What you are asked to do =>
Write out every line of the material below as a JSON list of strings, one string per line, skipping any blank lines. Leave the pictures out.

Record extracts =>
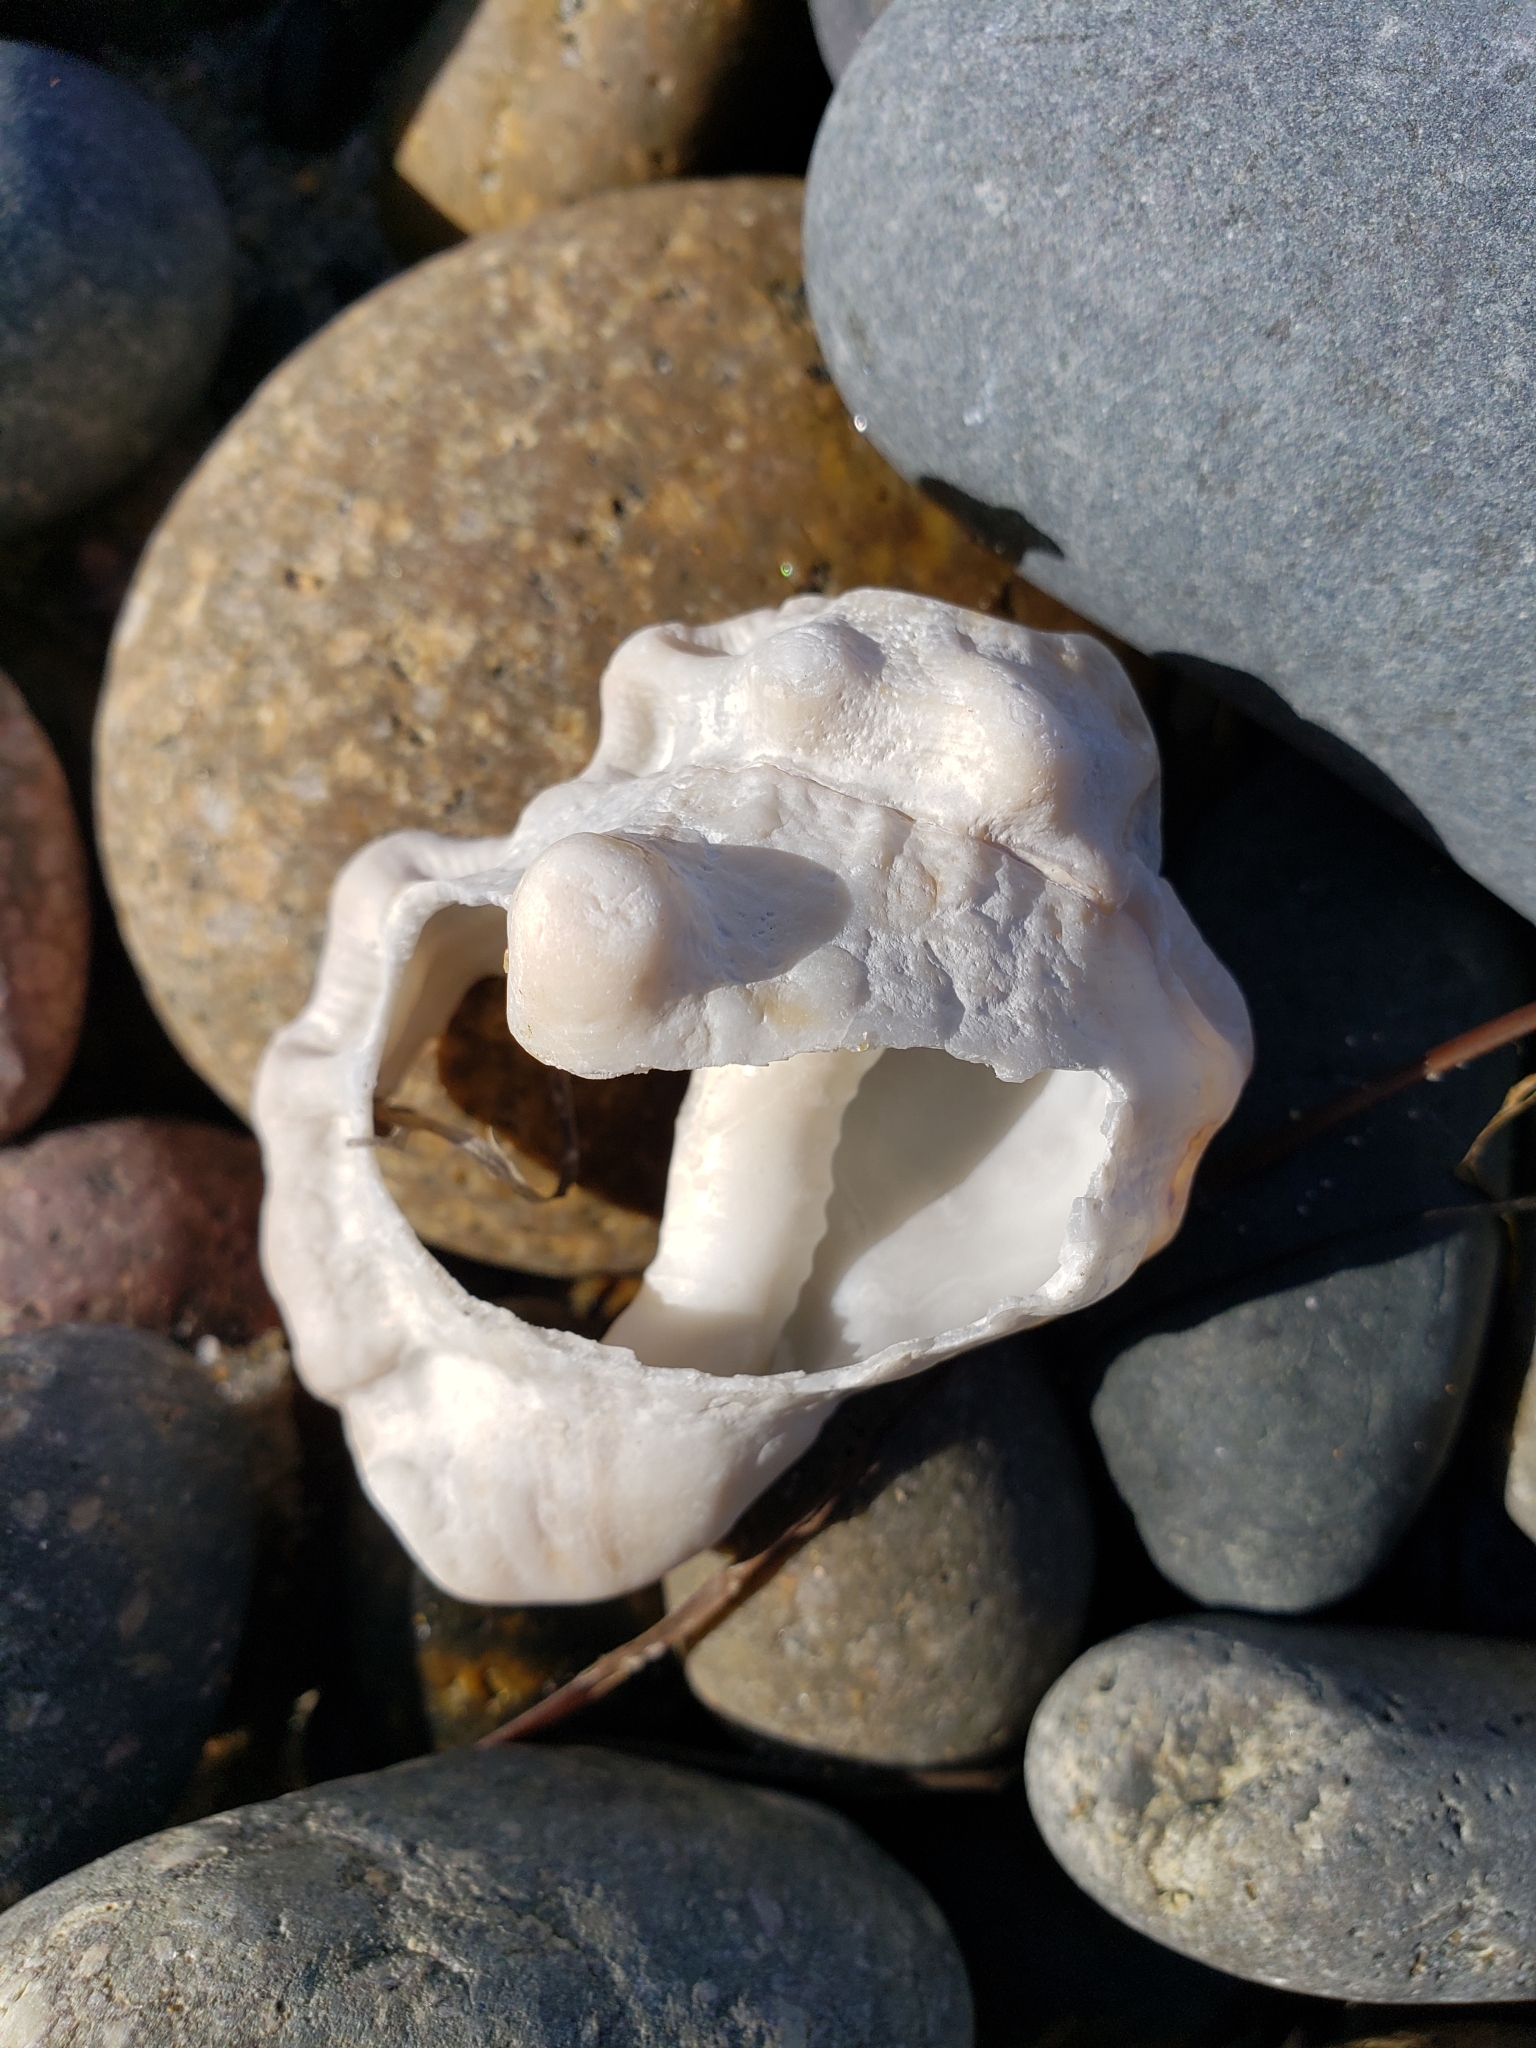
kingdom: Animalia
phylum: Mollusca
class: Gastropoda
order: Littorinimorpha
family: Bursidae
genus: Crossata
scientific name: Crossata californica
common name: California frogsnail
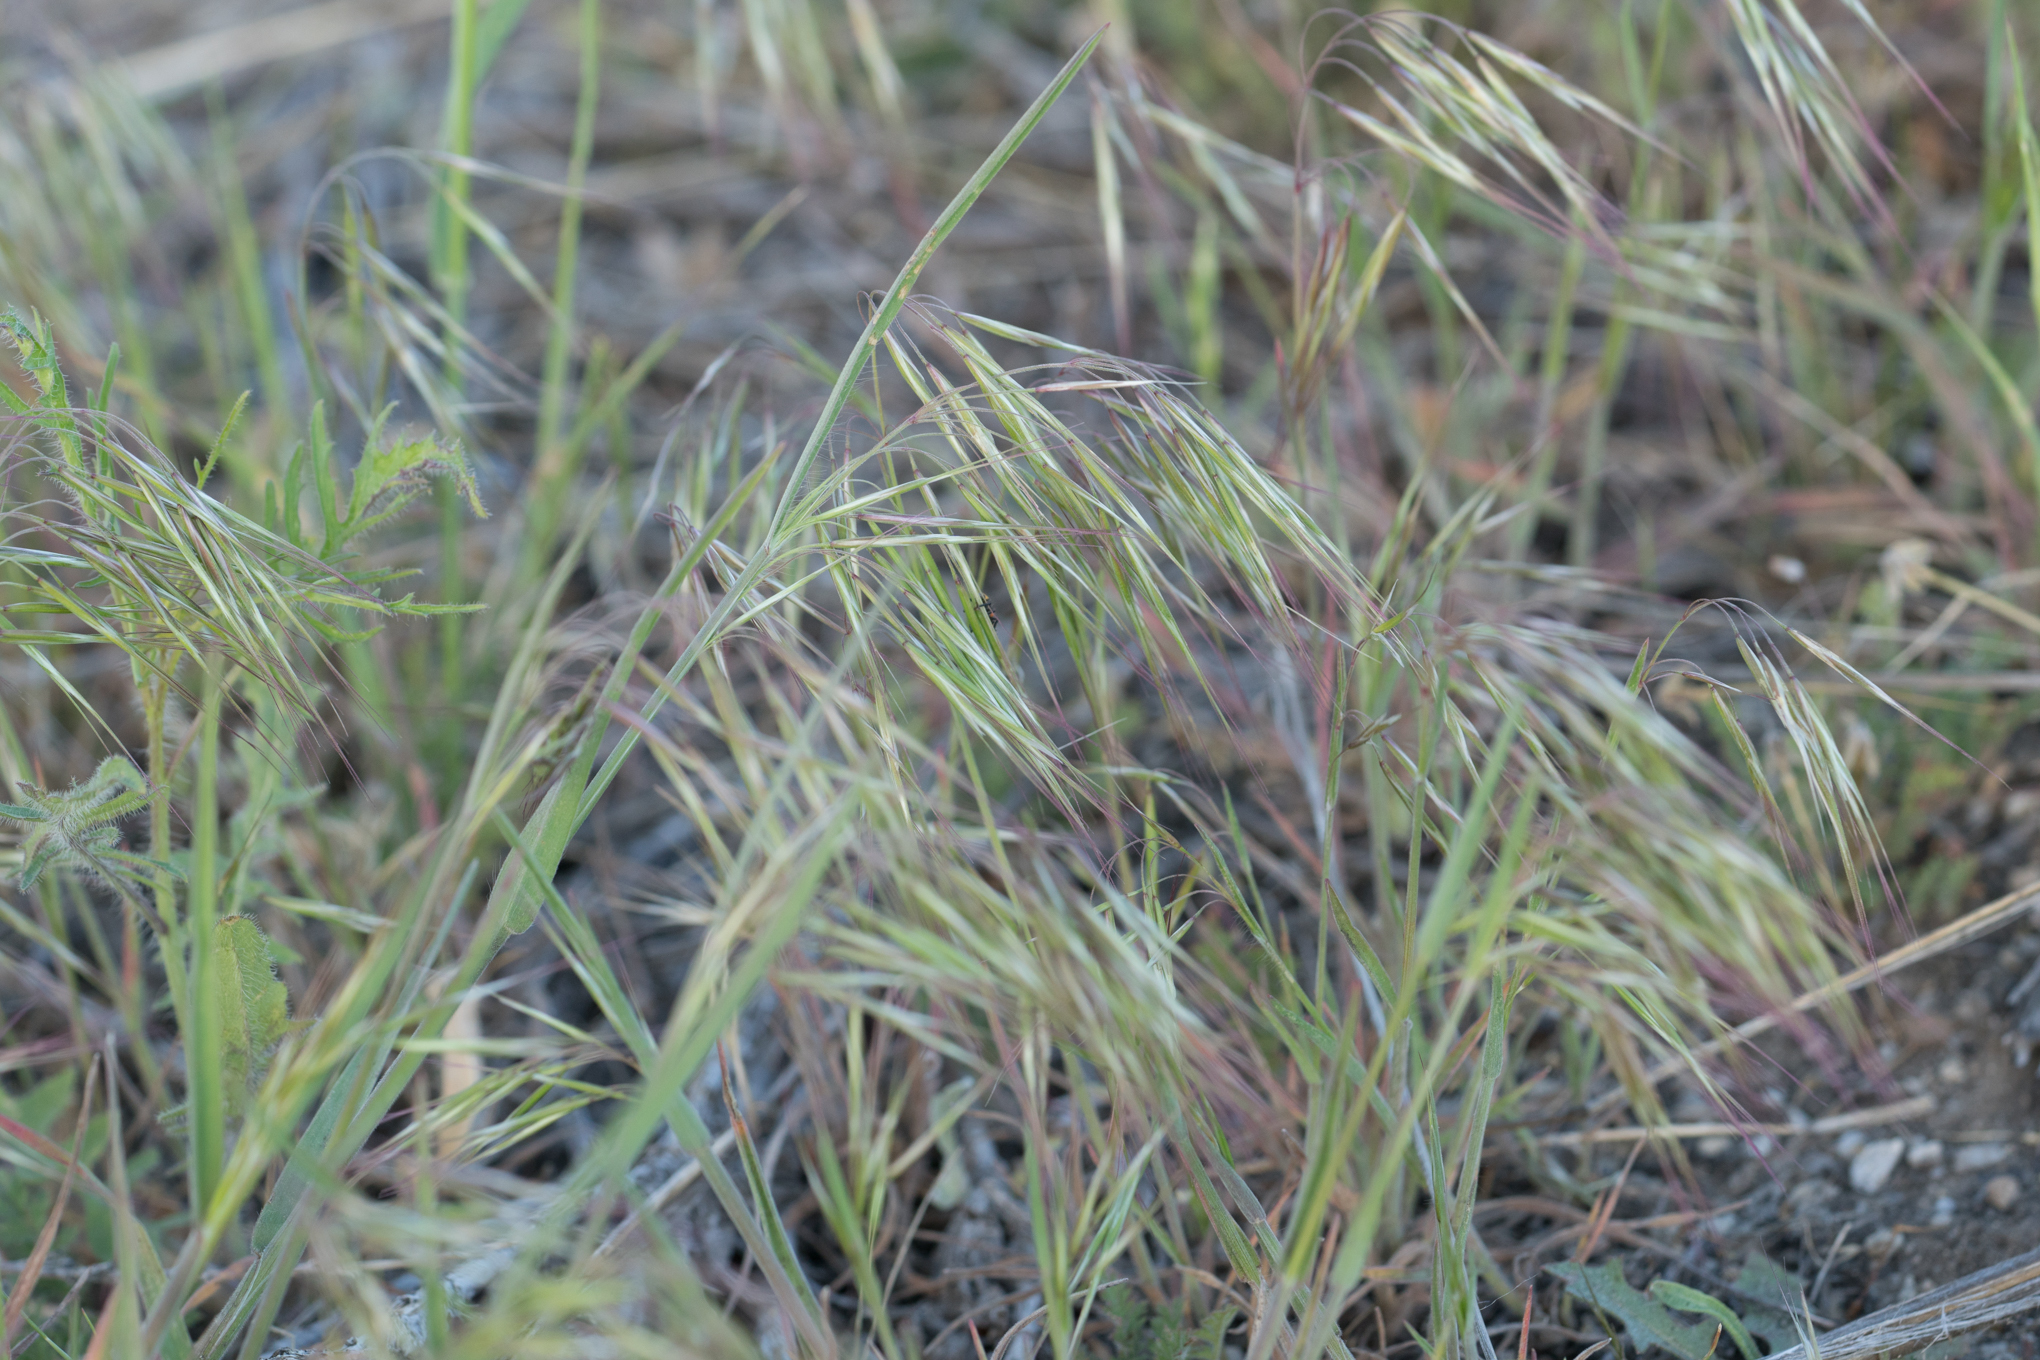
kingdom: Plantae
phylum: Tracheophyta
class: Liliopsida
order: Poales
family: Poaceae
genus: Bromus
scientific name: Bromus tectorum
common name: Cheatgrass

Task response =>
[
  "kingdom: Animalia",
  "phylum: Mollusca",
  "class: Gastropoda",
  "order: Littorinimorpha",
  "family: Bursidae",
  "genus: Crossata",
  "scientific name: Crossata californica",
  "common name: California frogsnail",
  "kingdom: Plantae",
  "phylum: Tracheophyta",
  "class: Liliopsida",
  "order: Poales",
  "family: Poaceae",
  "genus: Bromus",
  "scientific name: Bromus tectorum",
  "common name: Cheatgrass"
]